Au final, seuls quelques dizaines d'ultra-nationalistes israéliens, dont des adolescents et des enfants, ont répondu à cet appel et la police n'a eu aucune peine à les bloquer et à leur interdire l'accès à l'esplanade. Sur l'Esplanade même, où plusieurs milliers de musulmans s'étaient mobilisés pour défendre la mosquée al-Aqsa, troisième lieu saint de l'islam, la prière de l'après-midi s'est achevée sans incident et une partie des fidèles ont quitté les lieux, selon la police israélienne. Aux portes de l'Esplanade, la police montée a tiré des grenades assourdissantes afin de maintenir à distance de jeunes palestiniens qui tentaient d'y pénétrer et avaient jeté des pierres et des bouteilles sur les forces de l'ordre.

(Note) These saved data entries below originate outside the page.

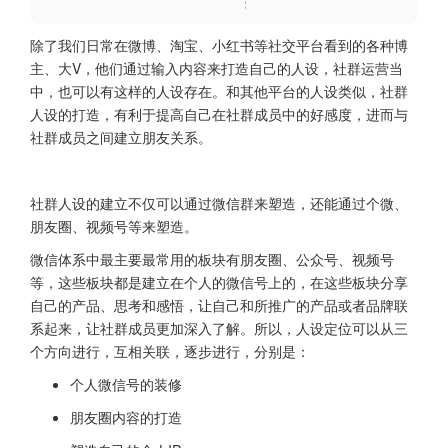
除了我们日常在微博、淘宝、小红书等社交平台看到的各种博
主、大V，他们通过输入内容来打造自己的人设，社群运营当
中，也可以有这样的人设存在。和其他平台的人设类似，社群
人设的打造，有利于提高自己在社群成员中的好感度，进而与
社群成员之间建立朋友关系。
社群人设的建立不仅可以通过微信群来塑造，还能通过个微、
朋友圈、视频号等来塑造。
微信体系中最主要最常用的板块有朋友圈、公众号、视频号
等，这些板块都是建立在个人的微信号上的，在这些板块分享
自己的产品、思考和感悟，让自己和所推广的产品或者品牌联
系起来，让社群成员更加深入了解。所以，人设定位可以从三
个方向进行，互相关联，逐步进行，分别是：
个人微信号的装修
朋友圈内容的打造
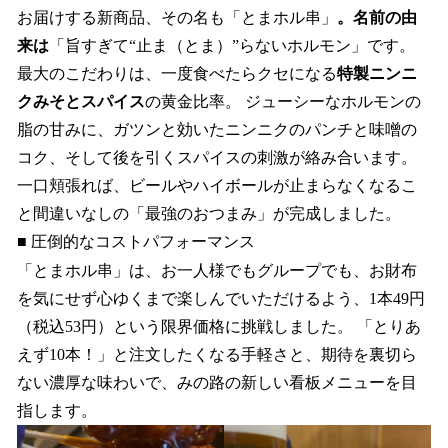
お届けする新商品、その名も「とまホル串」
。名前の由
来は
「旨すぎて“止ま（とま）”らないホルモン」です。
最大のこだわりは、一度食べたらクセになる
特製ニンニ
クみそとスパイス
の黄金比率。 ジューシーなホルモンの
脂の甘みに、ガツンと効いたニンニクのパンチと味噌の
コク、そして後を引くスパイスの刺激が絡み合います。
一口頬張れば、ビールやハイボールが止まらなくなるこ
と間違いなしの「最強のおつまみ」が完成しました。
■ 圧倒的なコストパフォーマンス
「とまホル串」は、お一人様でもグループでも、お財布
を気にせず心ゆくまで楽しんでいただけるよう、1本49円
（税込53円）という限界価格に挑戦しました。 「とりあ
えず10本！」と注文したくなる手軽さと、期待を裏切ら
ない濃厚な味わいで、みの路の新しい看板メニューを目
指します。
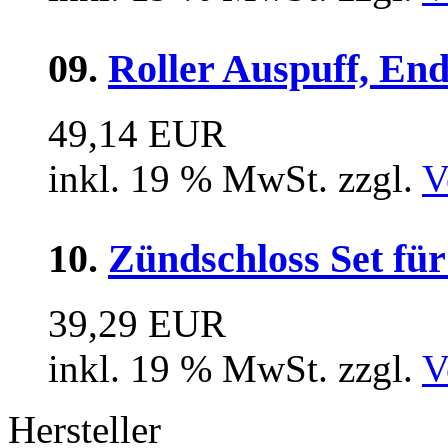
09.
Roller Auspuff, En
49,14 EUR
inkl. 19 % MwSt. zzgl.
V
10.
Zündschloss Set für
39,29 EUR
inkl. 19 % MwSt. zzgl.
V
Hersteller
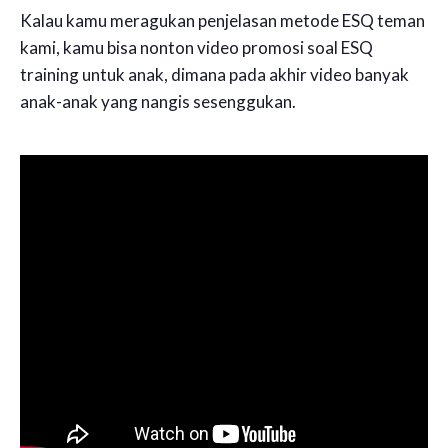
Kalau kamu meragukan penjelasan metode ESQ teman
kami, kamu bisa nonton video promosi soal ESQ
training untuk anak, dimana pada akhir video banyak
anak-anak yang nangis sesenggukan.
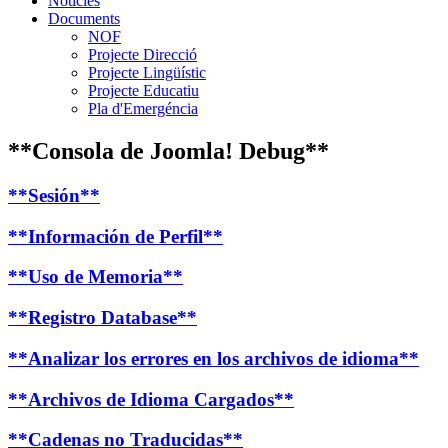
Notícies
Documents
NOF
Projecte Direcció
Projecte Lingüístic
Projecte Educatiu
Pla d'Emergéncia
**Consola de Joomla! Debug**
**Sesión**
**Información de Perfil**
**Uso de Memoria**
**Registro Database**
**Analizar los errores en los archivos de idioma**
**Archivos de Idioma Cargados**
**Cadenas no Traducidas**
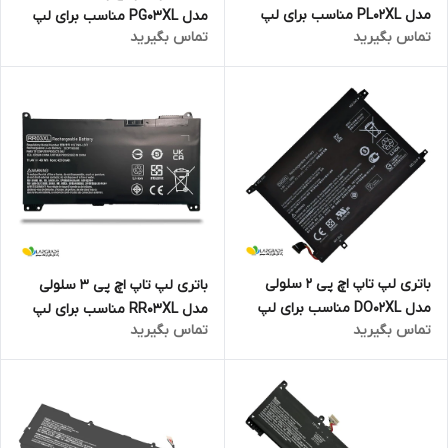
مدل PL02XL مناسب برای لپ
مدل PG03XL مناسب برای لپ
تماس بگیرید
تماس بگیرید
تاپ Pavilion 11-N X360
تاپ Pavilion Gaming 15-DK
باتری لپ تاپ اچ پی 2 سلولی
باتری لپ تاپ اچ پی 3 سلولی
مدل DO02XL مناسب برای لپ
مدل RR03XL مناسب برای لپ
تماس بگیرید
تماس بگیرید
تاپ Pavilion X2 10
تاپ PROBOOK 455 G4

Trois policiers ont été légèrement blessés au cours de ces heurts.
Le ministre israélien de la Sécurité intérieure sur place
Par précaution, les autorités israéliennes avaient limité l'accès au site aux seuls Arabes israéliens et aux Palestiniens de Jérusalem-est (annexée) âgés de plus de 40 ans, ainsi qu'aux femmes musulmanes, de craintes d'affrontements. Cette mesure n'a toutefois pas empêché un des chefs politique du Hamas en Cisjordanie, le cheikh Hassan Youssef, un Palestinien de Ramallah, de s'infiltrer sur l'Esplanade. "Son identité n'est pas marquée sur son front, et comme il a une soixantaine d'années il a pu passer, car malheureusement le tronçon de la barrière de sécurité qui doit relier Jérusalem à Ramallah n'est pas achevé", a déploré le ministre de la Sécurité intérieure Gideon Ezra qui se trouvait sur place. La police a également empêché quatre députés d'opposition d'extrême droite de pénétrer sur l'Esplanade, le mont du Temple pour les juifs. Des parlementaires arabes d'opposition étaient de leur côté présents sur l'Esplanade pour empêcher une "provocation".

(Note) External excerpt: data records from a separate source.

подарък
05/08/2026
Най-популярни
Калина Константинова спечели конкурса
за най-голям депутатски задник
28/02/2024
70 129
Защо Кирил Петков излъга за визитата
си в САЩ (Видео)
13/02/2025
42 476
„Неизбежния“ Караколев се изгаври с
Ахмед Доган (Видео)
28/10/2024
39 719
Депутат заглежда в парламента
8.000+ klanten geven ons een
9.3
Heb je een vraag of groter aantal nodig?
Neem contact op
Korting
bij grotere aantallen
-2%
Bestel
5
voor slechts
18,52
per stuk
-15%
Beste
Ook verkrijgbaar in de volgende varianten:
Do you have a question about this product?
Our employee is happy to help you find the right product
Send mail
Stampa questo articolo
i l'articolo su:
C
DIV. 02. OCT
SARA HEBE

La seule menace de manifester sur l'Esplanade a suscité une vive émotion dans le monde arabe et une vague de manifestations palestiniennes de plusieurs milliers d'écoliers et lycéens dimanche dans les principales villes et les camps de réfugiés de la bande de Gaza ainsi qu'à Hébron. L'esplanade des Mosquées a été construite sur les vestiges du temple d'Hérode détruit en 70 ap. JC. Le rabbinat interdit aux fidèles juifs de s'y rendre, de crainte qu'ils ne foulent le Saint des Saints de l'ancien Temple, lieu sacré par excellence. Le 28 septembre 2000, la visite de l'Esplanade par l'actuel Premier ministre Ariel Sharon, alors chef de l'opposition, avait été ressentie comme une provocation par les Palestiniens. La répression sanglante par la police israélienne de manifestations de protestations palestiniennes au lendemain de cette visite avait marqué le déclenchement de la deuxième Intifada.
Face à l'échec de l'appel des ultra-nationalistes dimanche, un responsable du groupe "Revava" a annoncé en soirée que ses militants tenteront le 9 mai d'aller prier sur le Mont du Temple.